Lord Chancellor of Elland

The Lord Chancellor of Elland is the senior officer of government in the kingdom of Elland, and in terms of overall political power ranks technically second only to the king in that country. While the Ellish monarchy continues to hold substantial executive powers in the modern day, the historically strong influence of parliaments in the Sabamic lands – to which Elland belonged for extended periods in the first and early second millennia CE – have created a position under which the Lord Chancellor, while officially merely the most senior of the king’s counsellors, holds significant executive power in his own right and has been a counterweight to royal power for most of the history of Elland as a distinct polity.

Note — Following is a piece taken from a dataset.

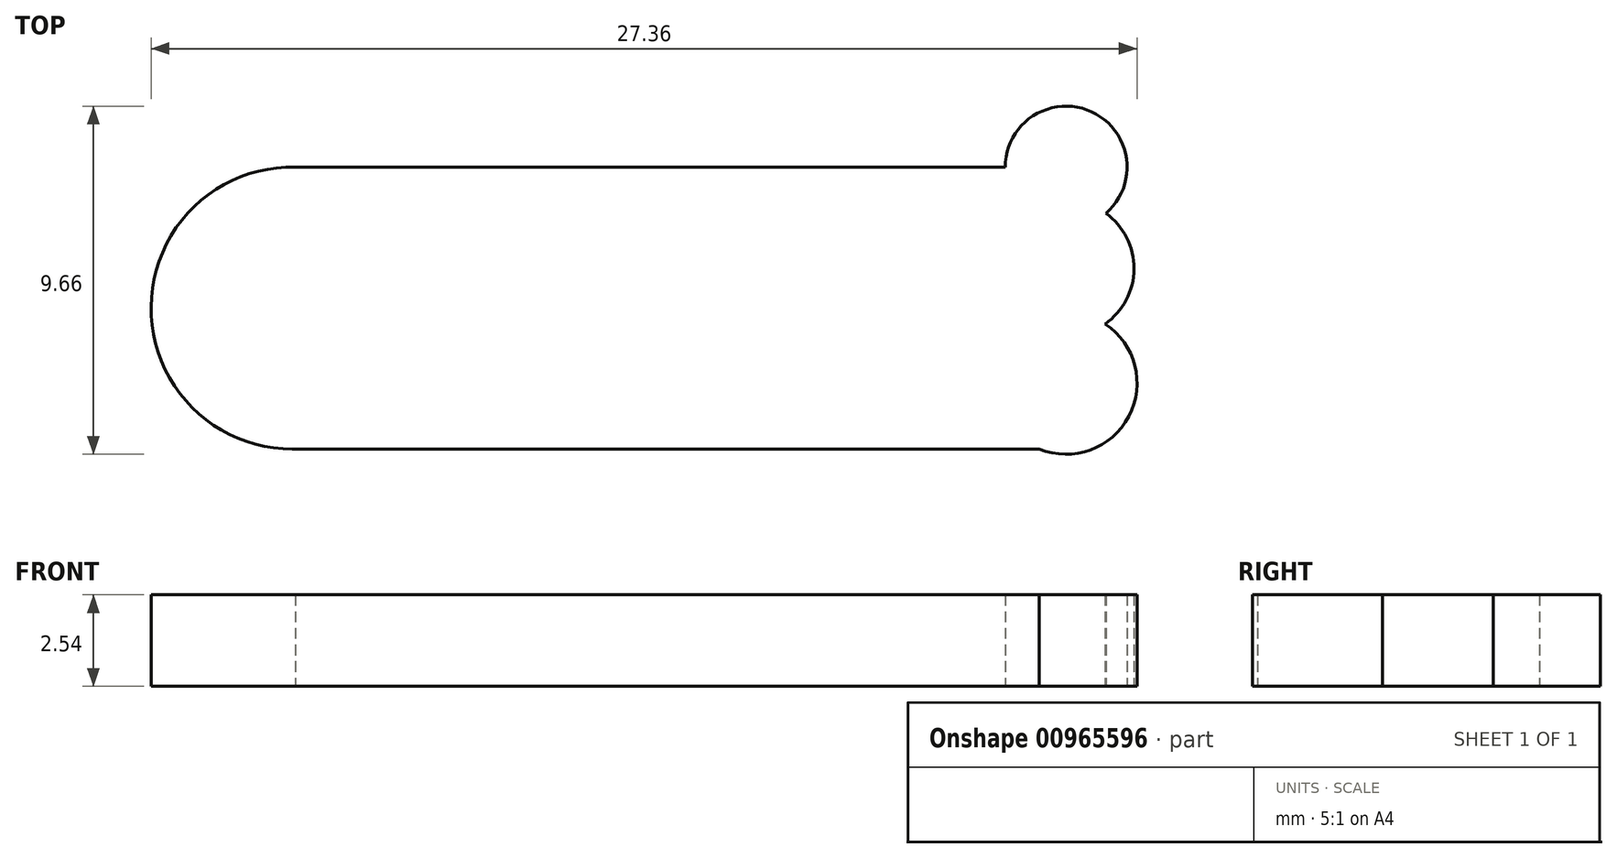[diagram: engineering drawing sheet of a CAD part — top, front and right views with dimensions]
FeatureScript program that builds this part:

For much of its history the office was appointive and in the gift of the king, a position which at times created difficulties as the king and his Lord Chancellor sought to impose their authority on a parliament which was loth to accept it; however, by the turn of the 19th century this had become the current position by which the Lord Chancellor is chosen initially by the parliament itself before it recommends its choice to the king. The Lord Chancellor is usually the leader of the largest parliamentary faction, although this is by no means mandatory; neither is the king obliged to accept the person proposed to the role, although this veto has only been exercised once, by Peter III in 1875, and it is usual for off-stage negotiations to be carried out, if needed, to ensure that the eventual appointment is a formality.

Historic development

The title of chancellor is derived from practices of the Second Sabāmani Empire, in which the holders were officials of the empire’s courts; the first recorded use in Elland appears to be from a description of the Catharian court of the late first century CE, at which time it seems to indicate a position in charge of the royal household. In this respect it was adopted by several of the Ellish states, and it was carried over when William I established the modern kingdom of Elland in 1479. At this time the office carried no specific responsibilities outside the court, and while the Lord Chancellor (a title first attested to in court papers dating to 1503) was a member of the king’s advisory council, this was effectively “chaired” by the king himself on those occasions when it met.

The first Lord Chancellor to assume a role analogous to that of chief advisor was Roger de Brus, earl of Vardham (in office 1565–76), who served Richard I in that capacity; Brus functioned in most practical respects as regent on behalf of Richard’s brother and successor Timothy, who was terminally ill for most of his two-month reign as king, alongside Timothy’s brother and successor Henry I. However, the expansion of powers of the Lord Chancellor to their present extent almost certainly began with Alban Osterley, duke of Cottesmore, whose pivotal role at the court of Stephen I and his son and successor Stephen II can be said in some ways to have helped to shape the future of both the kingdom and central Messenia more generally during the period from 1620 to 1640.

The gradual growth in stature of the Parliament of Elland prompted further increase in significance of the role of Lord Chancellor. Henry Osterley de Bain, cousin of King Henry III, son of the previous king Henry II and one of the king’s closest allies and confidants during a turbulent reign, was the first holder of the office to explicitly act as spokesman for the Parliament and intermediary between it and the monarch, and was the chief architect of the current structure of the parliament in which its membership is divided between “sustaining” or voting members and “observing” or non-voting members. Protocols put in place by the Earl of Vaisey and modified by his successor, the Duke of Stoke Peverell, in the later 18th and early 19th centuries effectively set those changes in stone; and Stoke Peverell was probably the first Lord Chancellor whose fitness for the post was determined initially by the parliament itself, rather than by the king. Certainly, successive Lord Chancellors during Richard II’s near-half century on the throne were given a much freer hand in combating the disaffected magnates who ran their own fiefs largely independently from Etherley during the 1830s and 1840s.

With the reining-in of the magnates during the early reign of Peter III in the 1850s, the Lord Chancellorship settled into a close approximation of its present status under the aegis of the Viscount Athenley, and it has continued more-or-less unimpeded to the present. However, the office remained the preserve of the great houses of Elland until much more recent times, with the first Lord Chancellor from outside these ranks being Albert Foulsham, who had no title when he assumed the office in 1935 and was given the title of Baron of Austrey, his home town south of Etherley.